APIセミナー
Date & Time: May 29 (Tue), 2012 16:30- 17:30
Venue: Tonan-tei (Room No. 201), Inamori Foundation Memorial Bldg.,CSEAS, Kyoto University
Moderator: Prof. Yoko Hayami (CSEAS, Kyoto University)
Presentation:
By Vicente C. Handa, Ph.D.
Associate Professor
Division of Science Education,
West Visayas State University, Philippines
Indigenization and Hybridization of Science Curriculum: Models of Culturally Relevant Science Education in the Philippines and Thailand
Abstract
Section 1:
In this paper, I will build my discussion around indigenous knowledge and its parity with various ways of knowing nature including traditional ecological knowledge, indigenous ways of living in nature, a Japanese way of knowing seigo-shizen, and Eurocentric sciences. I will situate my discussion in Philippine postcolonial realities, where categorical boundaries are blurred, and any attempt to create culturally relevant preservice science teacher preparation will create confusions and tensions between/among/within abovementioned discourses. The Philippines is a highly colonized country—physically, for more than 300 hundred years, and mentally, after our colonizers have long gone. The marks of colonization are still present in our consciousness, in our current local knowledge and in our ways of living with nature. In the attempt to create a “third space” for culturally relevant science teacher preparation, tensions are highlighted and categorical boundaries are troubled. Where is science? Which one is indigenous/traditional ecological knowledge? Which one is Filipino? Which one is foreign? Which one is ours? Which one is borrowed?

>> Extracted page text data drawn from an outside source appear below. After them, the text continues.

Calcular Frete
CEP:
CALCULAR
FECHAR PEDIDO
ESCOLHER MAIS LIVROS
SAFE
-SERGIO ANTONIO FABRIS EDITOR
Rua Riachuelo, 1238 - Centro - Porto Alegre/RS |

These tensions and insights are highlighted through analysis of narratives drawn from interviews with and written outputs of prospective science teachers, as they attempted to make sense of the local knowledge of residents of a rural coastal village in the Philippines during Community Immersion, a community-centered, early-field experience in science teacher preparation.
Section 2:
Culture often mediates knowledge production in a particular country. In Thailand, where Western scientific knowledge stands side by side with local wisdom, how does science education negotiate these two different and often times conflicting pathways of knowledge production and create hybrid spaces in order to expand the boundary of official science? Drawn from multi-site ethnographic studies in schools—in basic education and preservice science teacher preparation—and in local villages, I will discuss the epistemological basis of Thai local wisdom and Western science and discuss how hybrid spaces are created in schools to accommodate local wisdom in science instruction. Furthermore, I will present models of culturally relevant science education in Thailand, both from the macro- and micro-perspective, and discuss how these might inform science education in the Philippines and other Southeast Asian countries.

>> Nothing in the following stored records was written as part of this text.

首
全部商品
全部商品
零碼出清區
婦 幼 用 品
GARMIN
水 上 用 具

Brief Introduction of Vicente C. Handa
Dr. Vicente C. Handa is an associate professor of science education and qualitative research in the Division of Science Education at the West Visayas State University in Iloilo City, Philippines. Dr. Handa finished his Ph. D. in Science Education degree from the University of Georgia as a Fulbright scholar from the Philippines. His research interests center around the socio-cultural dimension of science education, particularly on the use of place-based, community-centered, and culturally relevant pedagogies in the preparation of prospective science teachers. A fellow of the Nippon Foundation Fellowships for Asian Public Intellectuals, his research attempts to understand the indigenization and hybridization of science curriculum both in Thailand and Japan.